Content starts
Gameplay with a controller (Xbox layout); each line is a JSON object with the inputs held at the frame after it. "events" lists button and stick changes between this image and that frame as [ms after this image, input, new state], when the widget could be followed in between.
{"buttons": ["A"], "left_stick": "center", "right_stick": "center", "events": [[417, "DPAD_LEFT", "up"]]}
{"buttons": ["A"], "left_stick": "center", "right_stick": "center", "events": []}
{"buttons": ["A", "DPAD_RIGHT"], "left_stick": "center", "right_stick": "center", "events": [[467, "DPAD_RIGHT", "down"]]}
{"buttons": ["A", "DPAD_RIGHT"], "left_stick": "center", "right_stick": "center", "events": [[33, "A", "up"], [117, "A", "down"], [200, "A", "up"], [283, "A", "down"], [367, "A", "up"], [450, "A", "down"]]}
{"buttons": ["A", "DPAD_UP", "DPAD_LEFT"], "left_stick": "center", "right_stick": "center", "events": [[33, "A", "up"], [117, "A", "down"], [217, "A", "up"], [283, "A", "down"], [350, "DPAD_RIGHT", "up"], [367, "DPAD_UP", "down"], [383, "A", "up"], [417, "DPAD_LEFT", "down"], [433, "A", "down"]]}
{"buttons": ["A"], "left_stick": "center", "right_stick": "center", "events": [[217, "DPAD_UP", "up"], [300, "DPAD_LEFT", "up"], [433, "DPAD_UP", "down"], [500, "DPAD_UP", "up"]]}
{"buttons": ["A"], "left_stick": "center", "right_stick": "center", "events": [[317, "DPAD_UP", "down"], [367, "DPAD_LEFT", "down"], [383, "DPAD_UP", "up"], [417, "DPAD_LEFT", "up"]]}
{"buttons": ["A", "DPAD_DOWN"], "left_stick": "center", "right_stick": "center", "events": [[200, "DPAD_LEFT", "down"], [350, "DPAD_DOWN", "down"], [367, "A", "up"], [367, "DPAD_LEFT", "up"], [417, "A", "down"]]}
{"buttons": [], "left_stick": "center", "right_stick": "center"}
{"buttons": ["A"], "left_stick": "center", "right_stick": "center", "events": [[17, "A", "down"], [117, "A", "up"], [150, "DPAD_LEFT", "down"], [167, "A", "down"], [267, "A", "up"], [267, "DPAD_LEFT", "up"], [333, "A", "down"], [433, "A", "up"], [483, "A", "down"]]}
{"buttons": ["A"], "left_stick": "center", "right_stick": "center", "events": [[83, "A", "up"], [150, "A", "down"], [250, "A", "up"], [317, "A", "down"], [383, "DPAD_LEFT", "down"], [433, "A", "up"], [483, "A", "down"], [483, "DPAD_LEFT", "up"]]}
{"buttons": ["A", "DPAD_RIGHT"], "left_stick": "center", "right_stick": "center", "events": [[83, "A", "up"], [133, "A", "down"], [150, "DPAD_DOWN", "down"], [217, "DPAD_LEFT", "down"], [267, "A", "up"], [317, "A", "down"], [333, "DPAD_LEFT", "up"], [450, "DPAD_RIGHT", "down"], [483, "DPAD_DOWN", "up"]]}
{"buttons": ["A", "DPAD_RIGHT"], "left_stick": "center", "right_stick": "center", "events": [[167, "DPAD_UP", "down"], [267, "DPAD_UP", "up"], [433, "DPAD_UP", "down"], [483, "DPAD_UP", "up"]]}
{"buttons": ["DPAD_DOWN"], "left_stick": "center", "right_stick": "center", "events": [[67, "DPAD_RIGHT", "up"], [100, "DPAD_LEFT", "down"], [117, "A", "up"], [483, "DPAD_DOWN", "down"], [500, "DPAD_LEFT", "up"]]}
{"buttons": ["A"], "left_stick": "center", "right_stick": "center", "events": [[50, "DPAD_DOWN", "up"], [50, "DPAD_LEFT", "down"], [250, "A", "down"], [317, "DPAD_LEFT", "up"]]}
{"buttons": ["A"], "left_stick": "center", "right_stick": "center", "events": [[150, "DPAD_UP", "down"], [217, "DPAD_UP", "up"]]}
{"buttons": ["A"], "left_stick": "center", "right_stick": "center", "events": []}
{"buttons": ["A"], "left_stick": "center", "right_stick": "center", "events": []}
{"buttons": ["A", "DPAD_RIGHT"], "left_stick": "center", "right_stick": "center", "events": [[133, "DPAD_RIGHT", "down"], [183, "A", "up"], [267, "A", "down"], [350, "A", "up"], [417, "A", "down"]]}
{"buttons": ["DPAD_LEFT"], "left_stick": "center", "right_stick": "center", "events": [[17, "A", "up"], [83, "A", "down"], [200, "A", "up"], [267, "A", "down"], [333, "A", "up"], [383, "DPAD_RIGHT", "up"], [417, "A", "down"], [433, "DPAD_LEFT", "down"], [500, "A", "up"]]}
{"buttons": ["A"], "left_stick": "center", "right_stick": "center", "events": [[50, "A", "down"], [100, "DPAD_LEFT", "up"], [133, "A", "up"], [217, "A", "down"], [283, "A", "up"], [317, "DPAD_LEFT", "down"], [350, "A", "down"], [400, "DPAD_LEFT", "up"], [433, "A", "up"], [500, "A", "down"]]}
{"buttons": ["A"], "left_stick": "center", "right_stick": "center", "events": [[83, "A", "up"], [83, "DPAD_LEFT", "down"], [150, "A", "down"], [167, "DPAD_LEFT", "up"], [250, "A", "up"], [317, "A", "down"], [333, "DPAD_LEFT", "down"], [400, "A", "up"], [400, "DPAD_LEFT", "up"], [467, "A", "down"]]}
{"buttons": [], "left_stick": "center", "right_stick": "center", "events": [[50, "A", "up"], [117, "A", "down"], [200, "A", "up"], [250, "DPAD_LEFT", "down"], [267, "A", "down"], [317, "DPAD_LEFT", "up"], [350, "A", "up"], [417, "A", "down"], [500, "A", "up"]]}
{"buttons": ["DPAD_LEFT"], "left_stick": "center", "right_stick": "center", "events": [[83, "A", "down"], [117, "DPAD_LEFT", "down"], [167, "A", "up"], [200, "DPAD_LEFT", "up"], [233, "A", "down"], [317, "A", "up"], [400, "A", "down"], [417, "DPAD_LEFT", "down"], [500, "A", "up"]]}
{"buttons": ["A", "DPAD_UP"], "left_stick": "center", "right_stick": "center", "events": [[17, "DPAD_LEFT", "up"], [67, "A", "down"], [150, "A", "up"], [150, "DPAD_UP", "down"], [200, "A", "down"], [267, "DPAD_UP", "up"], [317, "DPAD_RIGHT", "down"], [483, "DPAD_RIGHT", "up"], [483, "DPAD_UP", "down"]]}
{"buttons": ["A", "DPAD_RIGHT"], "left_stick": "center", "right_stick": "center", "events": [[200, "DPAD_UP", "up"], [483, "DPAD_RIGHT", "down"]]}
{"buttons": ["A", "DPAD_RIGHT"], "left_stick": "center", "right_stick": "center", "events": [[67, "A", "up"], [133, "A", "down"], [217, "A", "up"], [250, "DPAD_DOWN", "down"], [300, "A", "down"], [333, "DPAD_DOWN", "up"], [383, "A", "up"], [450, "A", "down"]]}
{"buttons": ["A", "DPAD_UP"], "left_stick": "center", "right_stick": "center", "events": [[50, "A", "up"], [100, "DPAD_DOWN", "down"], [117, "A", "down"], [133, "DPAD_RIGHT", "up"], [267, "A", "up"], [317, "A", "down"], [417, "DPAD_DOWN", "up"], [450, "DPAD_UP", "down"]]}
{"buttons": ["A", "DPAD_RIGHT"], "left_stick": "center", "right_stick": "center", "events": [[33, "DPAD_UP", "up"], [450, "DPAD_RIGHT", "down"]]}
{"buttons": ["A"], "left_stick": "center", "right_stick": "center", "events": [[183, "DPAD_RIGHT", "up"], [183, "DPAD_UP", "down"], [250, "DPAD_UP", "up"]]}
Content ends
I need all of the records above retyped exactly, please.

### Output for this task
Gameplay with a controller (Xbox layout); each line is a JSON object with the inputs held at the frame after it. "events" lists button and stick changes between this image and that frame as [ms after this image, input, new state], when the widget could be followed in between.
{"buttons": ["A"], "left_stick": "center", "right_stick": "center", "events": [[417, "DPAD_LEFT", "up"]]}
{"buttons": ["A"], "left_stick": "center", "right_stick": "center", "events": []}
{"buttons": ["A", "DPAD_RIGHT"], "left_stick": "center", "right_stick": "center", "events": [[467, "DPAD_RIGHT", "down"]]}
{"buttons": ["A", "DPAD_RIGHT"], "left_stick": "center", "right_stick": "center", "events": [[33, "A", "up"], [117, "A", "down"], [200, "A", "up"], [283, "A", "down"], [367, "A", "up"], [450, "A", "down"]]}
{"buttons": ["A", "DPAD_UP", "DPAD_LEFT"], "left_stick": "center", "right_stick": "center", "events": [[33, "A", "up"], [117, "A", "down"], [217, "A", "up"], [283, "A", "down"], [350, "DPAD_RIGHT", "up"], [367, "DPAD_UP", "down"], [383, "A", "up"], [417, "DPAD_LEFT", "down"], [433, "A", "down"]]}
{"buttons": ["A"], "left_stick": "center", "right_stick": "center", "events": [[217, "DPAD_UP", "up"], [300, "DPAD_LEFT", "up"], [433, "DPAD_UP", "down"], [500, "DPAD_UP", "up"]]}
{"buttons": ["A"], "left_stick": "center", "right_stick": "center", "events": [[317, "DPAD_UP", "down"], [367, "DPAD_LEFT", "down"], [383, "DPAD_UP", "up"], [417, "DPAD_LEFT", "up"]]}
{"buttons": ["A", "DPAD_DOWN"], "left_stick": "center", "right_stick": "center", "events": [[200, "DPAD_LEFT", "down"], [350, "DPAD_DOWN", "down"], [367, "A", "up"], [367, "DPAD_LEFT", "up"], [417, "A", "down"]]}
{"buttons": [], "left_stick": "center", "right_stick": "center"}
{"buttons": ["A"], "left_stick": "center", "right_stick": "center", "events": [[17, "A", "down"], [117, "A", "up"], [150, "DPAD_LEFT", "down"], [167, "A", "down"], [267, "A", "up"], [267, "DPAD_LEFT", "up"], [333, "A", "down"], [433, "A", "up"], [483, "A", "down"]]}
{"buttons": ["A"], "left_stick": "center", "right_stick": "center", "events": [[83, "A", "up"], [150, "A", "down"], [250, "A", "up"], [317, "A", "down"], [383, "DPAD_LEFT", "down"], [433, "A", "up"], [483, "A", "down"], [483, "DPAD_LEFT", "up"]]}
{"buttons": ["A", "DPAD_RIGHT"], "left_stick": "center", "right_stick": "center", "events": [[83, "A", "up"], [133, "A", "down"], [150, "DPAD_DOWN", "down"], [217, "DPAD_LEFT", "down"], [267, "A", "up"], [317, "A", "down"], [333, "DPAD_LEFT", "up"], [450, "DPAD_RIGHT", "down"], [483, "DPAD_DOWN", "up"]]}
{"buttons": ["A", "DPAD_RIGHT"], "left_stick": "center", "right_stick": "center", "events": [[167, "DPAD_UP", "down"], [267, "DPAD_UP", "up"], [433, "DPAD_UP", "down"], [483, "DPAD_UP", "up"]]}
{"buttons": ["DPAD_DOWN"], "left_stick": "center", "right_stick": "center", "events": [[67, "DPAD_RIGHT", "up"], [100, "DPAD_LEFT", "down"], [117, "A", "up"], [483, "DPAD_DOWN", "down"], [500, "DPAD_LEFT", "up"]]}
{"buttons": ["A"], "left_stick": "center", "right_stick": "center", "events": [[50, "DPAD_DOWN", "up"], [50, "DPAD_LEFT", "down"], [250, "A", "down"], [317, "DPAD_LEFT", "up"]]}
{"buttons": ["A"], "left_stick": "center", "right_stick": "center", "events": [[150, "DPAD_UP", "down"], [217, "DPAD_UP", "up"]]}
{"buttons": ["A"], "left_stick": "center", "right_stick": "center", "events": []}
{"buttons": ["A"], "left_stick": "center", "right_stick": "center", "events": []}
{"buttons": ["A", "DPAD_RIGHT"], "left_stick": "center", "right_stick": "center", "events": [[133, "DPAD_RIGHT", "down"], [183, "A", "up"], [267, "A", "down"], [350, "A", "up"], [417, "A", "down"]]}
{"buttons": ["DPAD_LEFT"], "left_stick": "center", "right_stick": "center", "events": [[17, "A", "up"], [83, "A", "down"], [200, "A", "up"], [267, "A", "down"], [333, "A", "up"], [383, "DPAD_RIGHT", "up"], [417, "A", "down"], [433, "DPAD_LEFT", "down"], [500, "A", "up"]]}
{"buttons": ["A"], "left_stick": "center", "right_stick": "center", "events": [[50, "A", "down"], [100, "DPAD_LEFT", "up"], [133, "A", "up"], [217, "A", "down"], [283, "A", "up"], [317, "DPAD_LEFT", "down"], [350, "A", "down"], [400, "DPAD_LEFT", "up"], [433, "A", "up"], [500, "A", "down"]]}
{"buttons": ["A"], "left_stick": "center", "right_stick": "center", "events": [[83, "A", "up"], [83, "DPAD_LEFT", "down"], [150, "A", "down"], [167, "DPAD_LEFT", "up"], [250, "A", "up"], [317, "A", "down"], [333, "DPAD_LEFT", "down"], [400, "A", "up"], [400, "DPAD_LEFT", "up"], [467, "A", "down"]]}
{"buttons": [], "left_stick": "center", "right_stick": "center", "events": [[50, "A", "up"], [117, "A", "down"], [200, "A", "up"], [250, "DPAD_LEFT", "down"], [267, "A", "down"], [317, "DPAD_LEFT", "up"], [350, "A", "up"], [417, "A", "down"], [500, "A", "up"]]}
{"buttons": ["DPAD_LEFT"], "left_stick": "center", "right_stick": "center", "events": [[83, "A", "down"], [117, "DPAD_LEFT", "down"], [167, "A", "up"], [200, "DPAD_LEFT", "up"], [233, "A", "down"], [317, "A", "up"], [400, "A", "down"], [417, "DPAD_LEFT", "down"], [500, "A", "up"]]}
{"buttons": ["A", "DPAD_UP"], "left_stick": "center", "right_stick": "center", "events": [[17, "DPAD_LEFT", "up"], [67, "A", "down"], [150, "A", "up"], [150, "DPAD_UP", "down"], [200, "A", "down"], [267, "DPAD_UP", "up"], [317, "DPAD_RIGHT", "down"], [483, "DPAD_RIGHT", "up"], [483, "DPAD_UP", "down"]]}
{"buttons": ["A", "DPAD_RIGHT"], "left_stick": "center", "right_stick": "center", "events": [[200, "DPAD_UP", "up"], [483, "DPAD_RIGHT", "down"]]}
{"buttons": ["A", "DPAD_RIGHT"], "left_stick": "center", "right_stick": "center", "events": [[67, "A", "up"], [133, "A", "down"], [217, "A", "up"], [250, "DPAD_DOWN", "down"], [300, "A", "down"], [333, "DPAD_DOWN", "up"], [383, "A", "up"], [450, "A", "down"]]}
{"buttons": ["A", "DPAD_UP"], "left_stick": "center", "right_stick": "center", "events": [[50, "A", "up"], [100, "DPAD_DOWN", "down"], [117, "A", "down"], [133, "DPAD_RIGHT", "up"], [267, "A", "up"], [317, "A", "down"], [417, "DPAD_DOWN", "up"], [450, "DPAD_UP", "down"]]}
{"buttons": ["A", "DPAD_RIGHT"], "left_stick": "center", "right_stick": "center", "events": [[33, "DPAD_UP", "up"], [450, "DPAD_RIGHT", "down"]]}
{"buttons": ["A"], "left_stick": "center", "right_stick": "center", "events": [[183, "DPAD_RIGHT", "up"], [183, "DPAD_UP", "down"], [250, "DPAD_UP", "up"]]}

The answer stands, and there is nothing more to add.